Poço (sem fundo?) da memória

Litros e litros

de letras no poço

profundo

(ou sem fundo?)

da memória...

Entre as névoas,

elevam-se em sílabas dispersas

ecos silentes de dores e incolores riscos,

como se fossem de um lápis mental...

reminiscências levitando numa leve atmosfera

matinal, um tanto indefinida

porque precisam de uma espécie de demiurgo

coletor a compor-lhe

desenhos, escorços que sejam,

a semelhar, ao menos, linhas melódicas,

pseudoestrofes a enganar os olhos

ignaros, pois que sua falácia ótica

pode muito bem ocultar suas fraquezas

de ritmo e som.

Litros e litros

de letras no poço

profundo

(ou sem fundo?)

da memória...

Entre as páginas amarelas,

engendradas a partir de pedaços de tempo,

o poeta sussurra -- por ali -- geografias, itinerários,

tudo que per-corre a memória

na vã fuga do fundo, subindo e escorregando,

descendo um metro cada vez que sobe meio...

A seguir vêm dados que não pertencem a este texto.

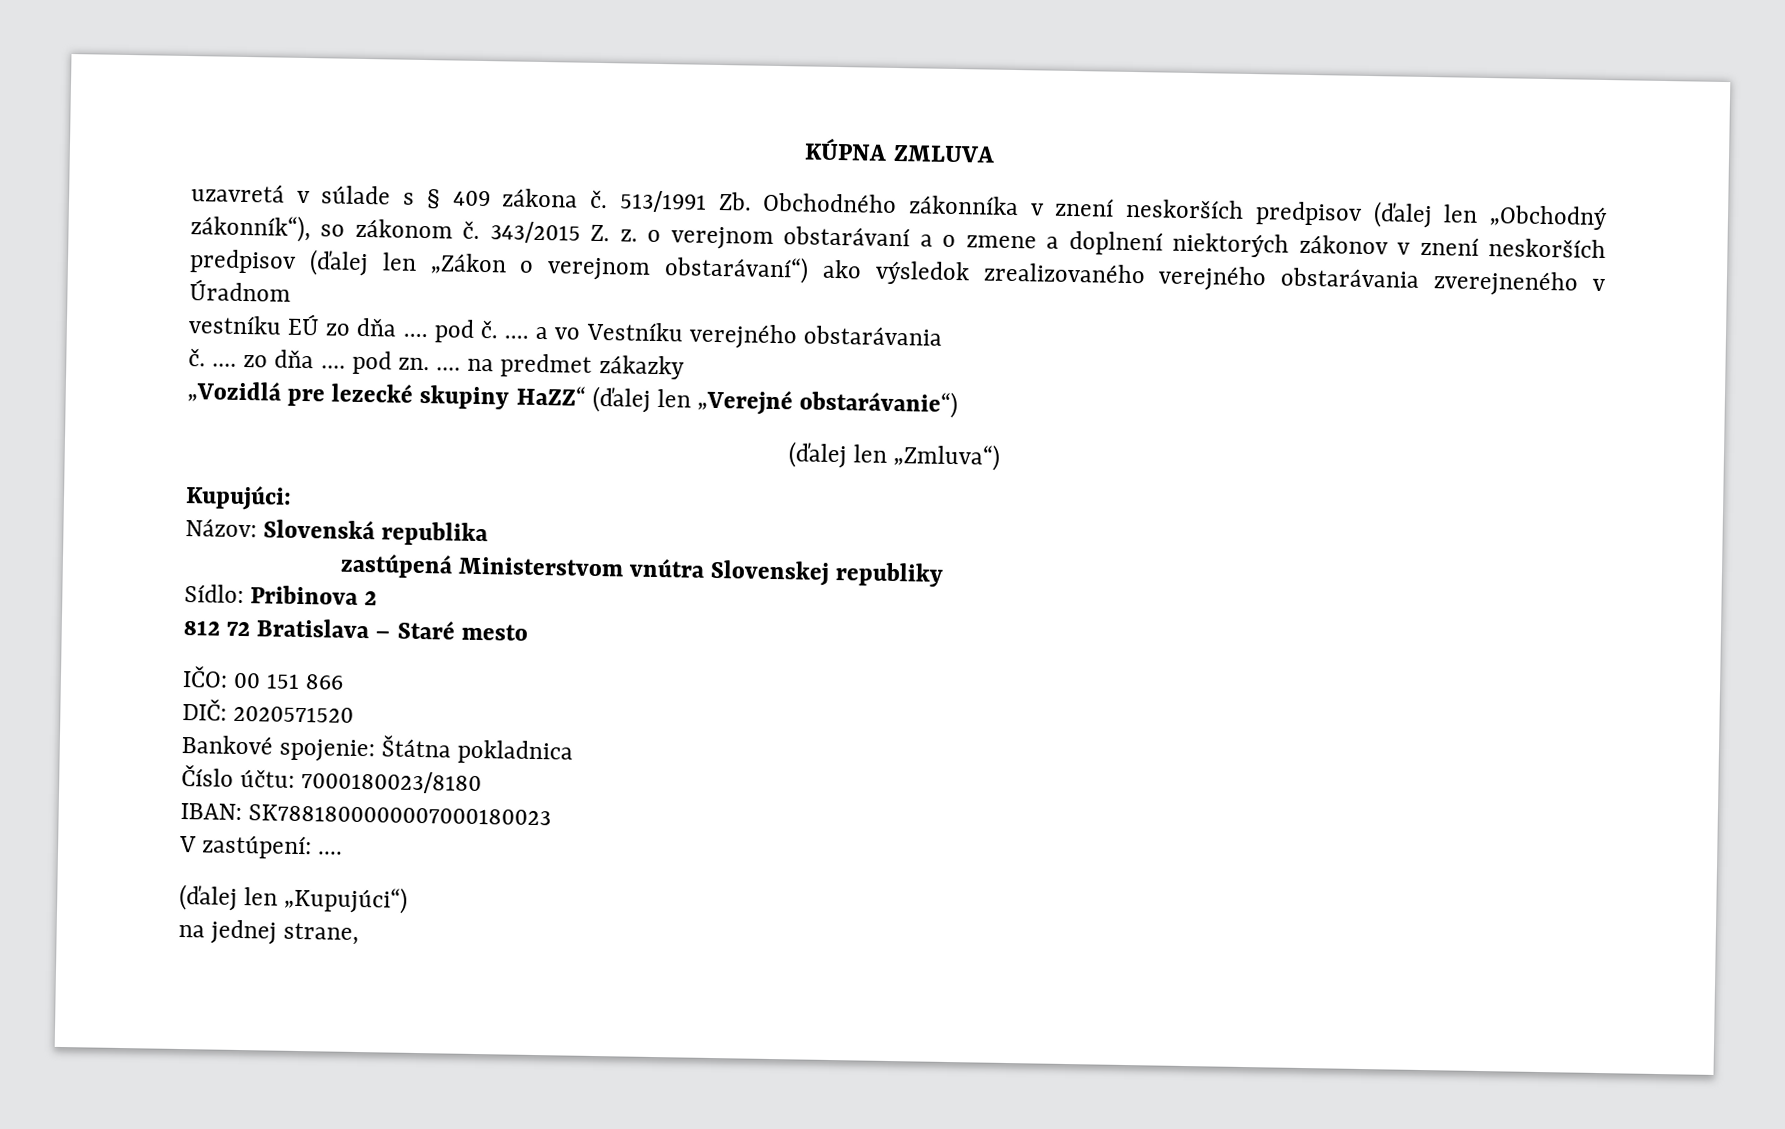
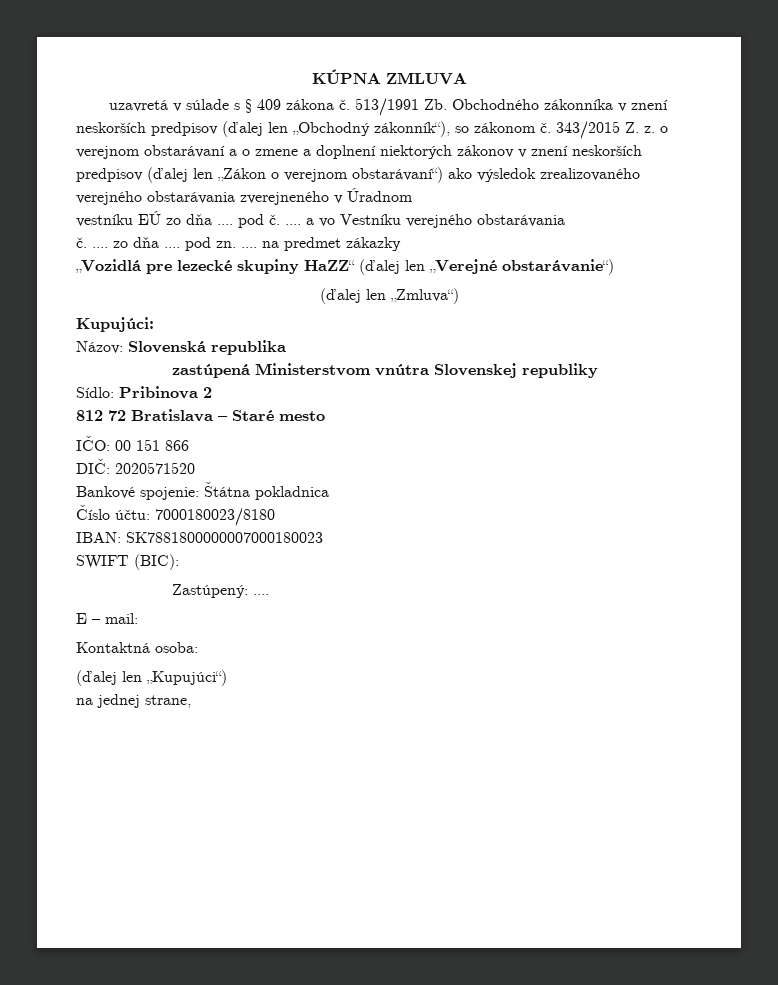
[179,834,344,860] V zastúpení: .... -> [76,554,179,570] [171,584,269,598] [76,613,138,624] [76,642,198,653] SWIFT (BIC): // Zastúpený: .... // E – mail: // Kontaktná osoba:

Desculpe... --descendo um verso, na verdade,

cada vez que sobe meio.

Sair desse poço sem fundo da memória

para cair no poço sem fundo

(ou portal) da esfera da imaginação,

será isso, o objeto último de desejo do aedo?

Ah! Pegar a poesia com as mãos,

tanger o intangível,

ouvir alguém --poderia ser eu?! -- dizer

o indizível!...

ouvir...

cheirar...

ver

o invisível...

degustar...

palavras no poço (sem fundo?) da página...

Poderá ser algo mais que apenas isso, a poesia?!